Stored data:
· · ·

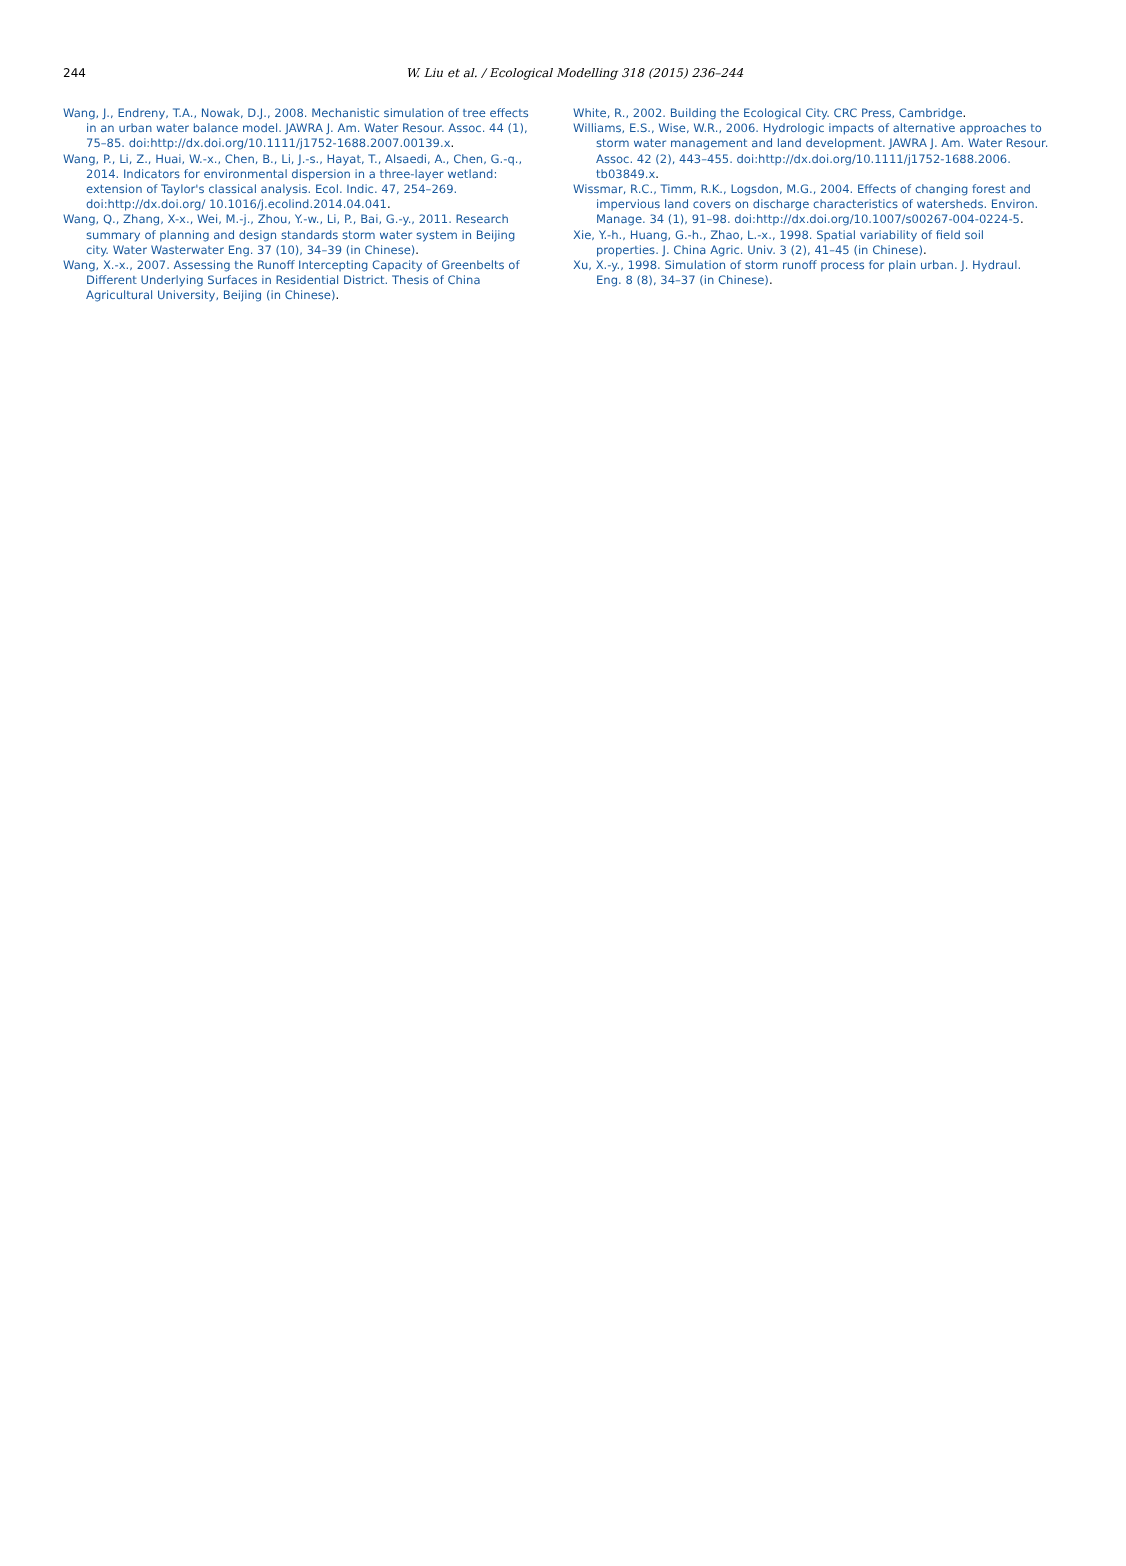244
W. Liu et al. / Ecological Modelling 318 (2015) 236–244
Wang, J., Endreny, T.A., Nowak, D.J., 2008. Mechanistic simulation of tree effects in an urban water balance model. JAWRA J. Am. Water Resour. Assoc. 44 (1), 75–85. doi:http://dx.doi.org/10.1111/j1752-1688.2007.00139.x.
Wang, P., Li, Z., Huai, W.-x., Chen, B., Li, J.-s., Hayat, T., Alsaedi, A., Chen, G.-q., 2014. Indicators for environmental dispersion in a three-layer wetland: extension of Taylor's classical analysis. Ecol. Indic. 47, 254–269. doi:http://dx.doi.org/ 10.1016/j.ecolind.2014.04.041.
Wang, Q., Zhang, X-x., Wei, M.-j., Zhou, Y.-w., Li, P., Bai, G.-y., 2011. Research summary of planning and design standards storm water system in Beijing city. Water Wasterwater Eng. 37 (10), 34–39 (in Chinese).
Wang, X.-x., 2007. Assessing the Runoff Intercepting Capacity of Greenbelts of Different Underlying Surfaces in Residential District. Thesis of China Agricultural University, Beijing (in Chinese).
White, R., 2002. Building the Ecological City. CRC Press, Cambridge.
Williams, E.S., Wise, W.R., 2006. Hydrologic impacts of alternative approaches to storm water management and land development. JAWRA J. Am. Water Resour. Assoc. 42 (2), 443–455. doi:http://dx.doi.org/10.1111/j1752-1688.2006. tb03849.x.
Wissmar, R.C., Timm, R.K., Logsdon, M.G., 2004. Effects of changing forest and impervious land covers on discharge characteristics of watersheds. Environ. Manage. 34 (1), 91–98. doi:http://dx.doi.org/10.1007/s00267-004-0224-5.
Xie, Y.-h., Huang, G.-h., Zhao, L.-x., 1998. Spatial variability of field soil properties. J. China Agric. Univ. 3 (2), 41–45 (in Chinese).
Xu, X.-y., 1998. Simulation of storm runoff process for plain urban. J. Hydraul. Eng. 8 (8), 34–37 (in Chinese).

· · ·

Print once more, exactly, the lines that start at the top of the records above and end at the line with "34–39 (in Chinese).", skipping all pictures.

Exercise solution:
244
W. Liu et al. / Ecological Modelling 318 (2015) 236–244
Wang, J., Endreny, T.A., Nowak, D.J., 2008. Mechanistic simulation of tree effects in an urban water balance model. JAWRA J. Am. Water Resour. Assoc. 44 (1), 75–85. doi:http://dx.doi.org/10.1111/j1752-1688.2007.00139.x.
Wang, P., Li, Z., Huai, W.-x., Chen, B., Li, J.-s., Hayat, T., Alsaedi, A., Chen, G.-q., 2014. Indicators for environmental dispersion in a three-layer wetland: extension of Taylor's classical analysis. Ecol. Indic. 47, 254–269. doi:http://dx.doi.org/ 10.1016/j.ecolind.2014.04.041.
Wang, Q., Zhang, X-x., Wei, M.-j., Zhou, Y.-w., Li, P., Bai, G.-y., 2011. Research summary of planning and design standards storm water system in Beijing city. Water Wasterwater Eng. 37 (10), 34–39 (in Chinese).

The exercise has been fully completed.